October 19, 2016
The Solberg family, owners of Solberg Airport, opened a lawsuit against Readington Township to forcibly increase the amount of land zoned for airport use. According to the suit, currently 122 acres are zoned for airport use. The action requested that the entire property totaling 726 acres be zoned airport. The case was opened as a Prerogative Writ case, which potentially directs the behavior of another arm of government, such as an agency, official, or other (lower) court. Readington chose defend itself, given the massive implications such a ruling would have on Readington Township. Opening arguments began on September 7th. The judgment, issued on September 26, holds that Readington' s zoning is invalid. The pending appeal of the 2015 Judge Armstrong ruling was a contributing factor in this zoning action not going to full trial, as the zoning is a component of the current legal proceeding.
Currently, the remaining 600+ acres are zoned as agricultural/residential. The Solbergs have been benefiting from the current Farmland Assessment zoning on that land, signing off every year that they are actively engaged in agricultural activities on that part of their property.
The current runway length at Solberg is paved to about 3000'. The Airport is already permitted to improve (pave) that length to 3735' on the main runway section with no change of zoning. (Today that extra 700' is turf/grass.) They have been allowed expanded the existing 30,000 square feet of hanger space to 150,000 square feet. Likewise, under the existing zoning, they may add car rental service, a restaurant, a museum to Thor Solberg Sr., make parking and entrance improvements and much more under the existing zoning. In spite of all these permitted improvement opportunities, the Airport hasn't made any significant improvements in almost ten years. Still, they initiated the lawsuit to rezone the entire property, forcing Readington back to court to defend its zoning.
As you may recall, in October of 2015 Solberg Airport received a No Objection approval from the FAA regarding the airspace around the Airport.
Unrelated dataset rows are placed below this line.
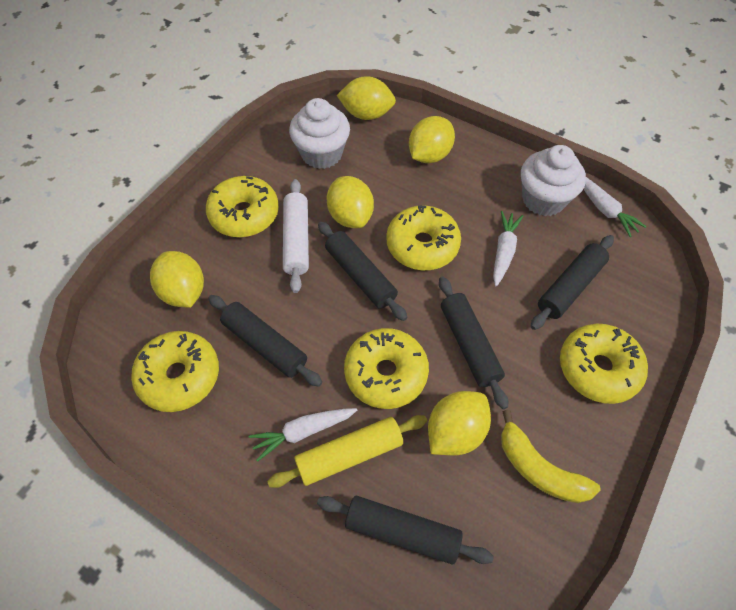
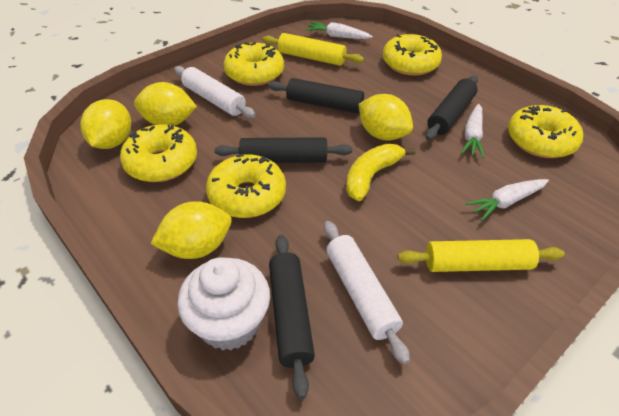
black rolling pin: 5 -> 4
white cupcake: 2 -> 1
white rolling pin: 1 -> 2
yellow lemon: 5 -> 4
yellow rolling pin: 1 -> 2

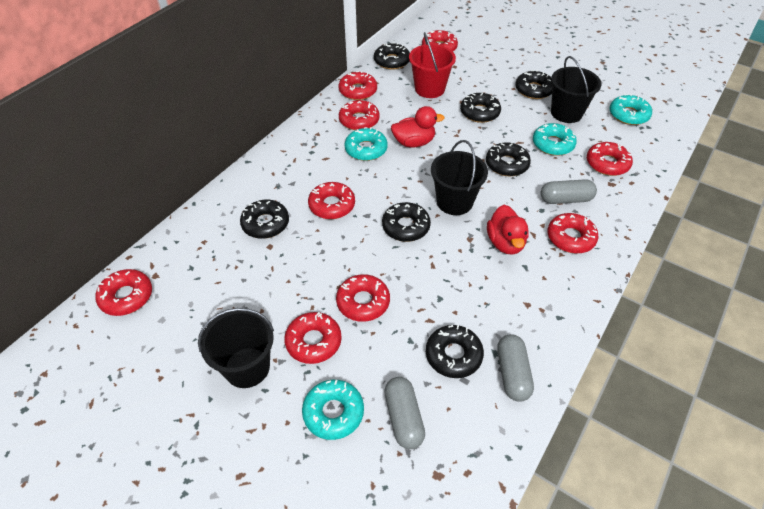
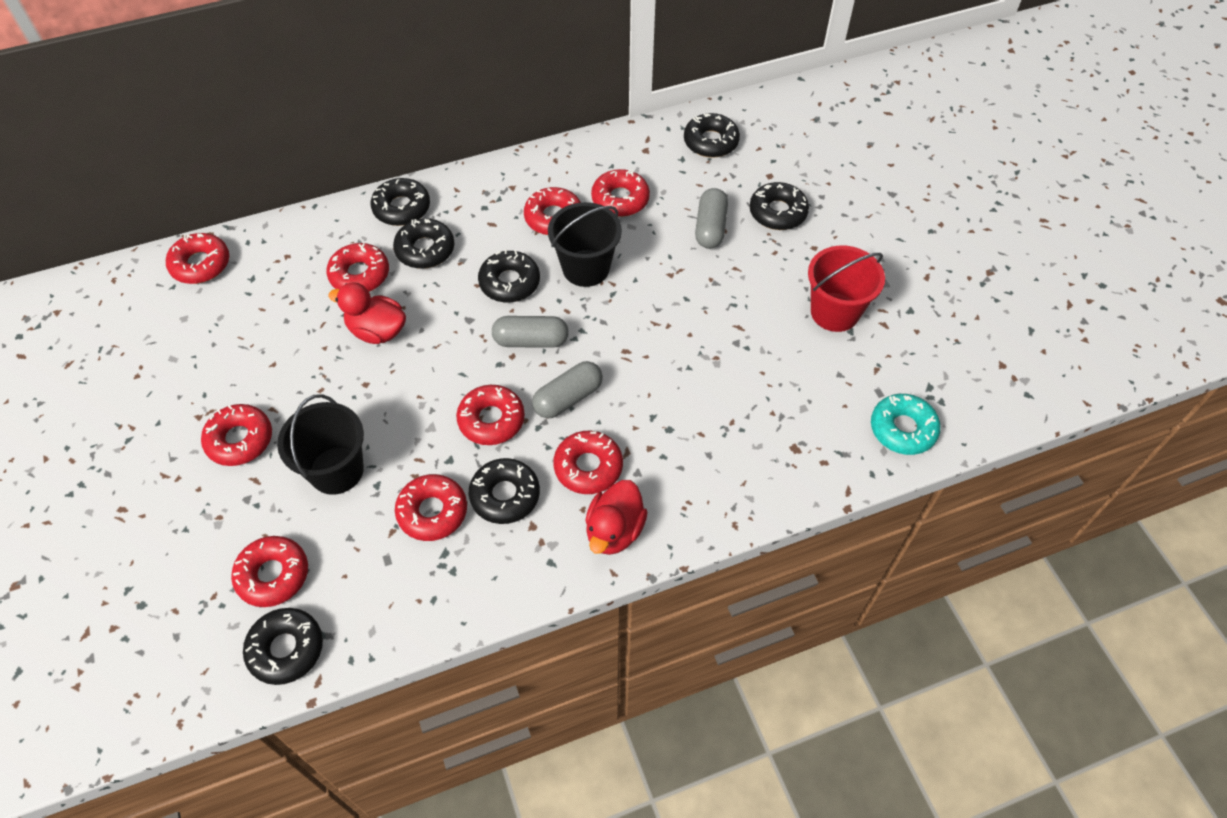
black bucket: 3 -> 2
turquoise donut: 4 -> 1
This was the result of the Solbergs' filing with the FAA for a potential expansion of the main runway from 3000' to 5600'. See our article on this matter: Solbergs FAA ruling
Recently, Solberg attorney Larry Orloff was quoted about airport expansion after this most recent decision:
"They (Readington Township) don't want the runway to be any longer and they don't want the airport to service any more than it does - that's in a nutshell what this is all about," he said. "There's a reason why the control is put in the New Jersey Department of Transportation. Every town with any population would like to keep airports small, but the aviation industry and the aviation community needs available airports." Source: MyCentralJersey.com
Orloff acknowledged, however, that the expansion won't come anytime soon. The township is appealing Armstrong's decision in the eminent domain case but briefs haven't even been filed yet, Orloff said, noting the expansion can't take place until the appeal is decided. Source: NJ.com
This suit, and the remarks of Mr. Orloff, demonstrates yet again, that the Solberg Airport owners will expand given the opportunity to do so. This was also a position attested to by Thor Solberg in his testimony before Judge Armstrong. The lawsuit also demonstrates the Solberg's lack of concern about the impact of the runway lengthening and airport expansion on the residents of Readington.
Only our community's decade's long, persistent defense of our quality of life and the willingness of our Township Committee to stay the course and continue to engage in the litigation process with the Airport, has prevented expansion up to this time. No one, including CFR, is happy about the continuing and costly litigation. CFR also understands that there are two sides to the story. We have always supported a negotiated settlement in which Solberg Airport thrives as a prosperous and safe General Aviation airport at its current size and a good neighbor. Despite the lack of successful negotiations over the years, CFR hopes that both sides will reengage in negotiations and reach an agreement before Readington is forever changed. Let our town put this saga behind it with a solution that works for everyone.